# Task objective
Reproduce the text of the listing below verbatim, starting with its first line and going on through the line containing "their traditional lands in their", both included. Leave the pictures out of your answer.

++++ Material for the task

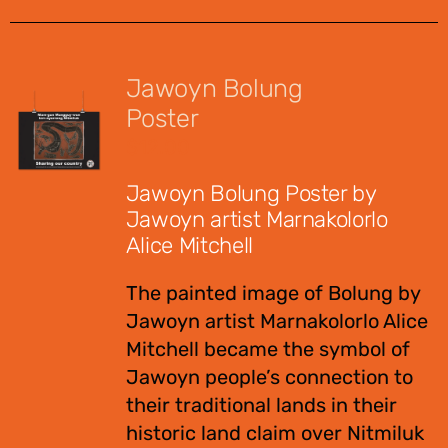
Jawoyn Bolung
Poster
$
12.00
Jawoyn Bolung Poster by
Jawoyn artist Marnakolorlo
Alice Mitchell
The painted image of Bolung by
Jawoyn artist Marnakolorlo Alice
Mitchell became the symbol of
Jawoyn people’s connection to
their traditional lands in their
historic land claim over Nitmiluk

++++++++

# Solution for this task
Jawoyn Bolung
Poster
$
12.00
Jawoyn Bolung Poster by
Jawoyn artist Marnakolorlo
Alice Mitchell
The painted image of Bolung by
Jawoyn artist Marnakolorlo Alice
Mitchell became the symbol of
Jawoyn people’s connection to
their traditional lands in their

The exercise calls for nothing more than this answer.